Ce départ eut le plus grand succès, on l’applaudissait bruyamment, quoiqu’il ne fût que l’innocent prélude du pas de la tulipe orageuse, lorsque tout à coup la porte s’ouvrit ; un des garçons, ayant un instant cherché Couche-tout-Nu des yeux, courut à lui et lui dit quelques mots à l’oreille.

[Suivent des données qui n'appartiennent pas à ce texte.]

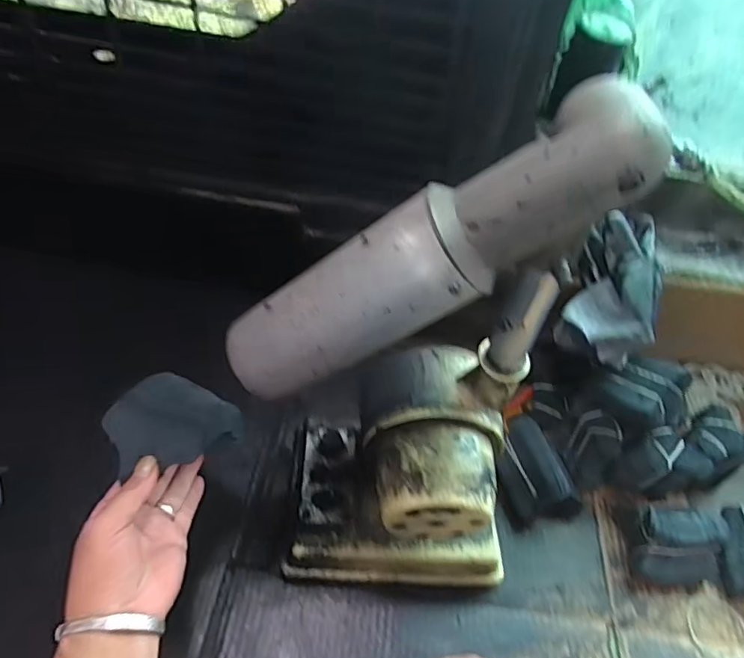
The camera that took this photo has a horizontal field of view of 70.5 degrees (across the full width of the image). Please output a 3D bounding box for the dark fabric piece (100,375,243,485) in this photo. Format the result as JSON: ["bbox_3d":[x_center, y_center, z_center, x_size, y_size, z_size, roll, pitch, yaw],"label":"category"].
[{"bbox_3d":[-0.154,0.078,0.412,0.080,0.047,0.080,3,47,-4],"label":"dark fabric piece"}]

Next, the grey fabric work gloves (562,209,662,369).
[{"bbox_3d":[0.269,-0.051,0.589,0.091,0.064,0.180,14,69,6],"label":"grey fabric work gloves"}]

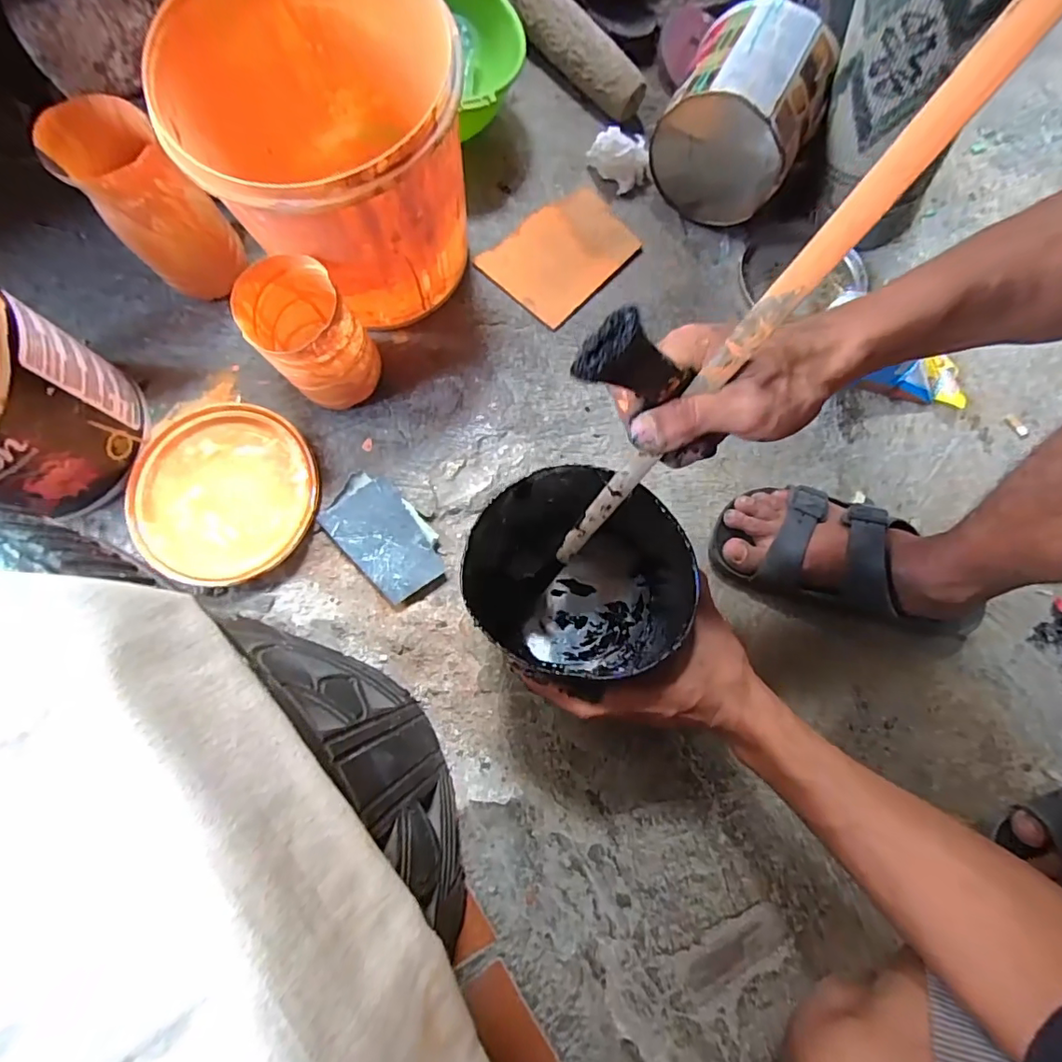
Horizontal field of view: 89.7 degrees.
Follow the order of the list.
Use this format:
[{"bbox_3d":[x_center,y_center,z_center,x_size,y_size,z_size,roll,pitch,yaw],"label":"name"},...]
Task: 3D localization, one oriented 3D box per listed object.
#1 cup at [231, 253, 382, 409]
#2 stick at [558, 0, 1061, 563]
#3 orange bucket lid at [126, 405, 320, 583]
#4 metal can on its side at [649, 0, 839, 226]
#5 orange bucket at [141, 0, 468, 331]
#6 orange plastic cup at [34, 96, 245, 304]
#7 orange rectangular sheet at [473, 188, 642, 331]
[{"bbox_3d":[-0.196,-0.170,0.487,0.083,0.125,0.092,-35,81,-7],"label":"cup"},{"bbox_3d":[0.110,-0.100,0.242,0.014,0.425,0.008,45,49,8],"label":"stick"},{"bbox_3d":[-0.298,-0.038,0.518,0.180,0.012,0.172,0,79,0],"label":"orange bucket lid"},{"bbox_3d":[0.234,-0.465,0.605,0.144,0.149,0.141,27,80,5],"label":"metal can on its side"},{"bbox_3d":[-0.162,-0.315,0.475,0.206,0.208,0.219,-15,80,-3],"label":"orange bucket"},{"bbox_3d":[-0.344,-0.294,0.500,0.084,0.158,0.087,0,79,0],"label":"orange plastic cup"},{"bbox_3d":[0.040,-0.316,0.605,0.113,0.007,0.179,43,72,-1],"label":"orange rectangular sheet"}]

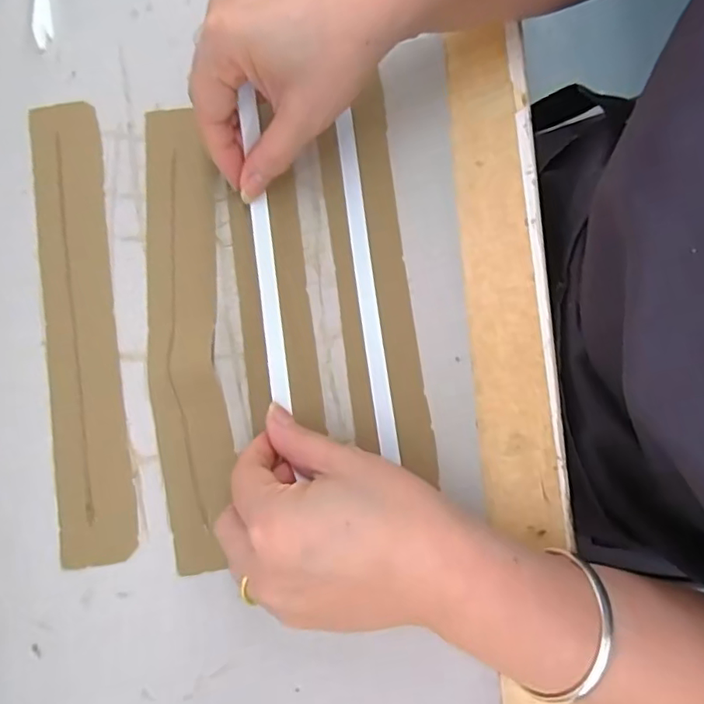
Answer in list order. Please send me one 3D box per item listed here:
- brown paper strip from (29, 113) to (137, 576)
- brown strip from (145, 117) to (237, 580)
[{"bbox_3d":[-0.151,-0.018,0.307,0.041,0.006,0.257,-10,80,-1],"label":"brown paper strip"},{"bbox_3d":[-0.091,-0.015,0.306,0.040,0.006,0.253,-6,80,-1],"label":"brown strip"}]

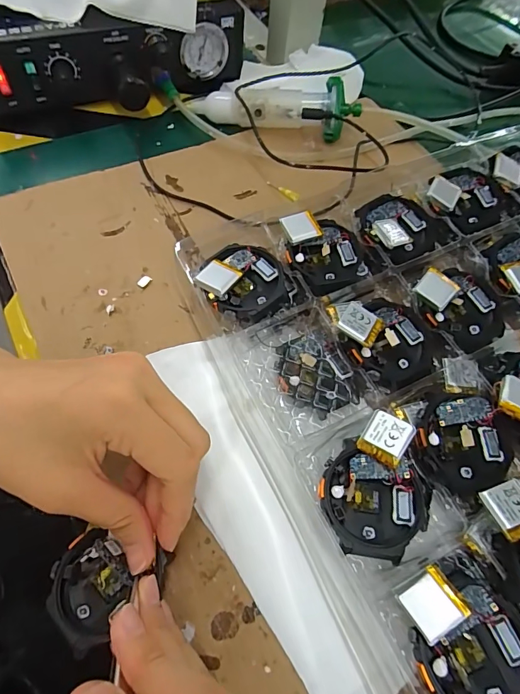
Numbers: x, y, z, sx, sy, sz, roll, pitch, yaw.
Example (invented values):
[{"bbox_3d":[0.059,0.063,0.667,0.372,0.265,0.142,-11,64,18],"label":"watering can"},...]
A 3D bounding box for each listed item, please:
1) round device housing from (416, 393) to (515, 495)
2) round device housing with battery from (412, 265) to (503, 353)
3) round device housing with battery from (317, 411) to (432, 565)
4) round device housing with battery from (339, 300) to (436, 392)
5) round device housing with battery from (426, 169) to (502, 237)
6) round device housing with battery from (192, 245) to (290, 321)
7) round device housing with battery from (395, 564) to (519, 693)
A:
[{"bbox_3d":[0.108,0.050,0.219,0.051,0.011,0.048,2,62,-3],"label":"round device housing"},{"bbox_3d":[0.126,-0.025,0.258,0.048,0.017,0.054,-22,66,-15],"label":"round device housing with battery"},{"bbox_3d":[0.057,0.068,0.197,0.059,0.014,0.050,-37,70,-21],"label":"round device housing with battery"},{"bbox_3d":[0.077,-0.003,0.245,0.051,0.022,0.053,2,62,-3],"label":"round device housing with battery"},{"bbox_3d":[0.148,-0.107,0.297,0.048,0.009,0.047,2,62,-3],"label":"round device housing with battery"},{"bbox_3d":[-0.008,-0.038,0.254,0.050,0.016,0.049,6,60,-10],"label":"round device housing with battery"},{"bbox_3d":[0.088,0.122,0.171,0.048,0.009,0.056,-18,65,-13],"label":"round device housing with battery"}]

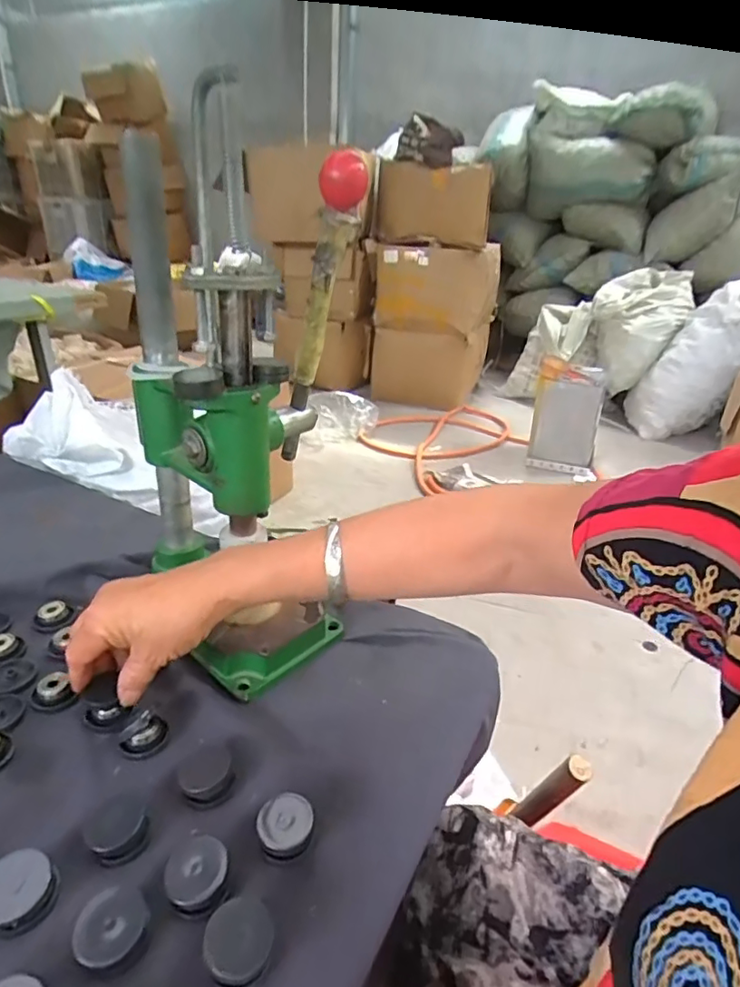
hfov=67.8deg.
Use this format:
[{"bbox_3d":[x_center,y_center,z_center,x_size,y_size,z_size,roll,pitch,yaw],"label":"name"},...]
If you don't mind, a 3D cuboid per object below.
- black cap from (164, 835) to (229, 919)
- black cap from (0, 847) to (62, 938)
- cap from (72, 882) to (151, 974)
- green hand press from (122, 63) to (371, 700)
[{"bbox_3d":[-0.096,0.209,0.303,0.033,0.019,0.032,4,25,-2],"label":"black cap"},{"bbox_3d":[-0.183,0.206,0.287,0.030,0.020,0.032,4,25,-2],"label":"black cap"},{"bbox_3d":[-0.130,0.221,0.279,0.034,0.015,0.037,4,25,-2],"label":"cap"},{"bbox_3d":[-0.109,-0.057,0.448,0.193,0.366,0.138,26,32,37],"label":"green hand press"}]

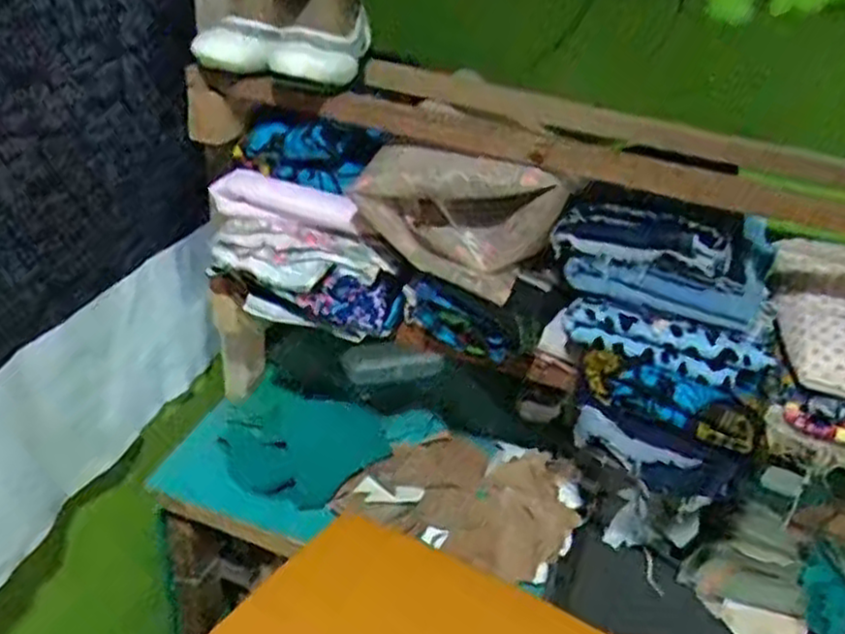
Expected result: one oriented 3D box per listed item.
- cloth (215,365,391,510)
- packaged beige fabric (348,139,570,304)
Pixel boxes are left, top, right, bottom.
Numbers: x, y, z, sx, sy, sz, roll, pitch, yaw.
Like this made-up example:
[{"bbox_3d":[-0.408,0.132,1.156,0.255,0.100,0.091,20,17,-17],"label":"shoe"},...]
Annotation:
[{"bbox_3d":[-0.166,0.168,1.034,0.213,0.020,0.171,19,51,14],"label":"cloth"},{"bbox_3d":[0.037,-0.104,0.788,0.218,0.129,0.056,14,33,12],"label":"packaged beige fabric"}]

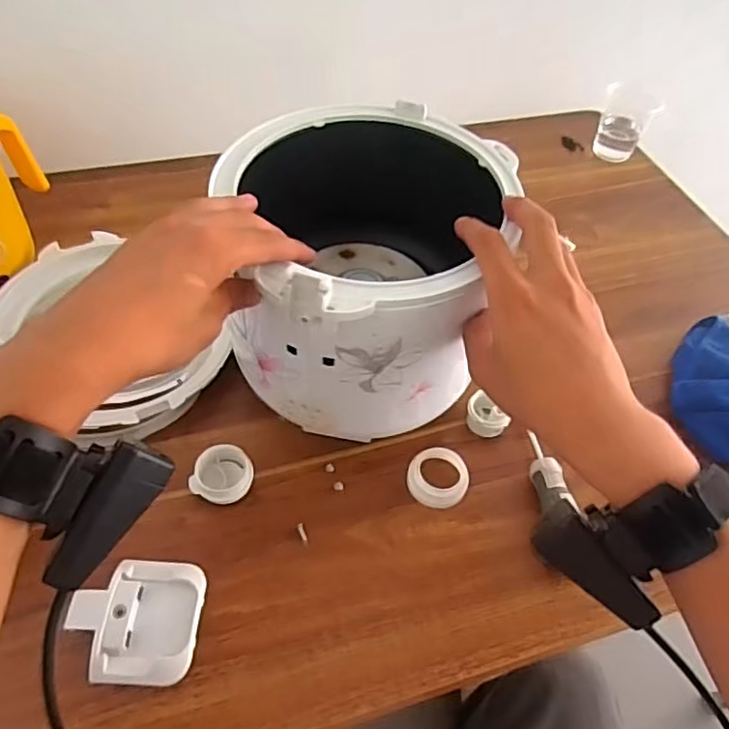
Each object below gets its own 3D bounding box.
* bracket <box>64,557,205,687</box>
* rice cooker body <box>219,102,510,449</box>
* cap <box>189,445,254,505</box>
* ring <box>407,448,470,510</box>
[{"bbox_3d":[-0.143,0.160,0.387,0.076,0.019,0.073,2,51,-2],"label":"bracket"},{"bbox_3d":[0.007,-0.067,0.461,0.203,0.167,0.202,-5,52,-8],"label":"rice cooker body"},{"bbox_3d":[-0.103,0.081,0.449,0.038,0.024,0.038,2,51,-2],"label":"cap"},{"bbox_3d":[0.055,0.085,0.461,0.044,0.017,0.041,2,51,-2],"label":"ring"}]

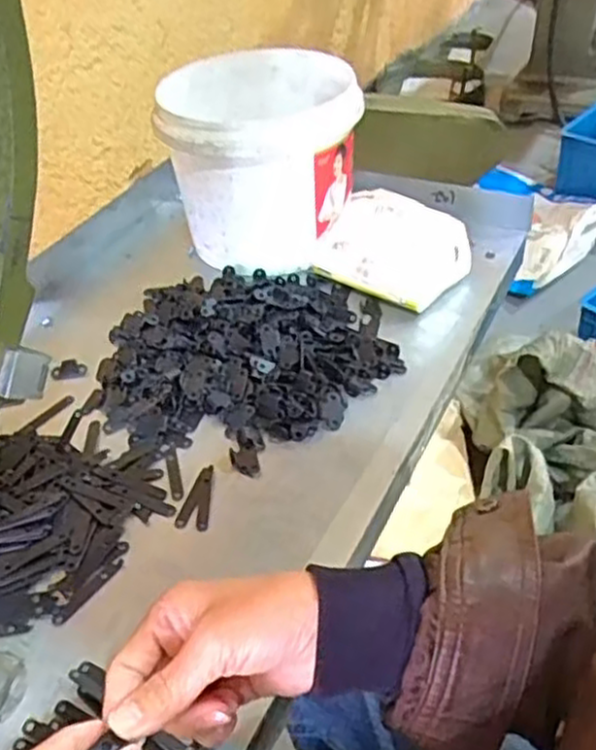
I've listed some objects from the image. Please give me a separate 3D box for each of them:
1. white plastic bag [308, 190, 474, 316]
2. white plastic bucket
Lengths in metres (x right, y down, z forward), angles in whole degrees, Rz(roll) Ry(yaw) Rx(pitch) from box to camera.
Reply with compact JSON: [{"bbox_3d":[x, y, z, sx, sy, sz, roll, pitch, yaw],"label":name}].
[{"bbox_3d":[0.081,-0.125,0.682,0.124,0.066,0.075,26,50,31],"label":"white plastic bag"},{"bbox_3d":[-0.033,-0.210,0.733,0.172,0.136,0.183,-5,41,1],"label":"white plastic bucket"}]

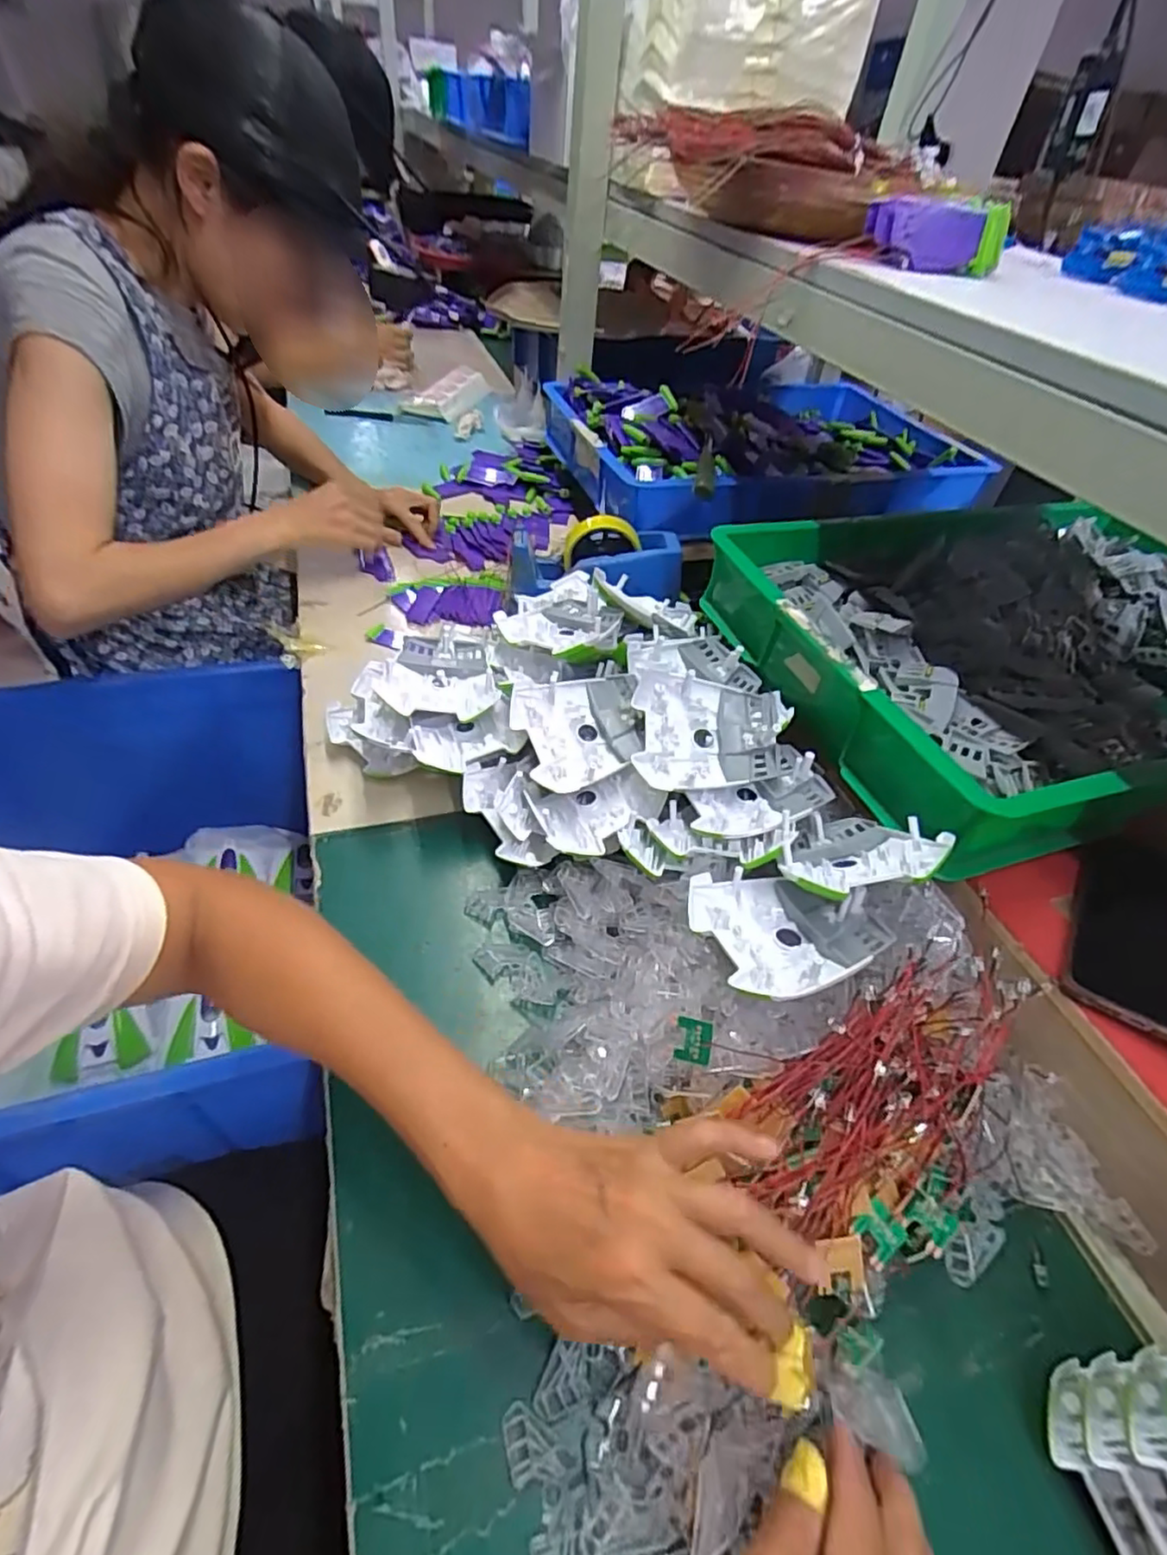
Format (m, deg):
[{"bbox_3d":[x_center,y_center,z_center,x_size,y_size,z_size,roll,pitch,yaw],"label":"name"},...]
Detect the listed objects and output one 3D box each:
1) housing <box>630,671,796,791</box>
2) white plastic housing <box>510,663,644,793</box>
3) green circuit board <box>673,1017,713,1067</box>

— Moi ! s’écria Jacques en riant aux éclats, quelle farce !

Le garçon ayant ajouté quelques mots, la figure de Couche-tout-Nu exprima tout à coup une assez vive inquiétude, et il répondit au garçon :

— À la bonne heure !… j’y vais.

Et il fit quelques pas vers la porte.

— Qu’est-ce qu’il y a donc, Jacques ? demanda la reine Bacchanal avec surprise.

— Je reviens tout de suite… quelqu’un va me remplacer ; dansez toujours, dit Couche-tout-Nu.

Et il sortit précipitamment.

— C’est quelque chose qui n’aura pas été porté sur la carte, dit Dumoulin, il va revenir.

— C’est cela…, dit Céphyse, maintenant le cavalier seul, dit-elle au remplaçant de Jacques.

Et la contredanse continua.

Nini-Moulin venait de prendre Rose-Pompon de la main droite et la reine Bacchanal de la main gauche, afin de balancer entre elles deux, figure dans laquelle il était étourdissant de bouffonnerie, lorsque la porte s’ouvrit de nouveau, et le garçon que Jacques avait suivi s’approcha vivement de Céphyse d’un air consterné, et lui parla à l’oreille, ainsi qu’il avait parlé à Couche-tout-Nu.

La reine Bacchanal devint pâle, poussa un cri perçant, se précipita vers la porte et sortit en courant sans prononcer une parole, laissant ses convives stupéfaits.




  1. Bossuet, Méditations sur l’Évangile, VIe jour, tome IV.
  2. Traité sur la concupiscence, t. IV.
  3. Ce mot atroce a été dit lors des malheureux événements de Lyon.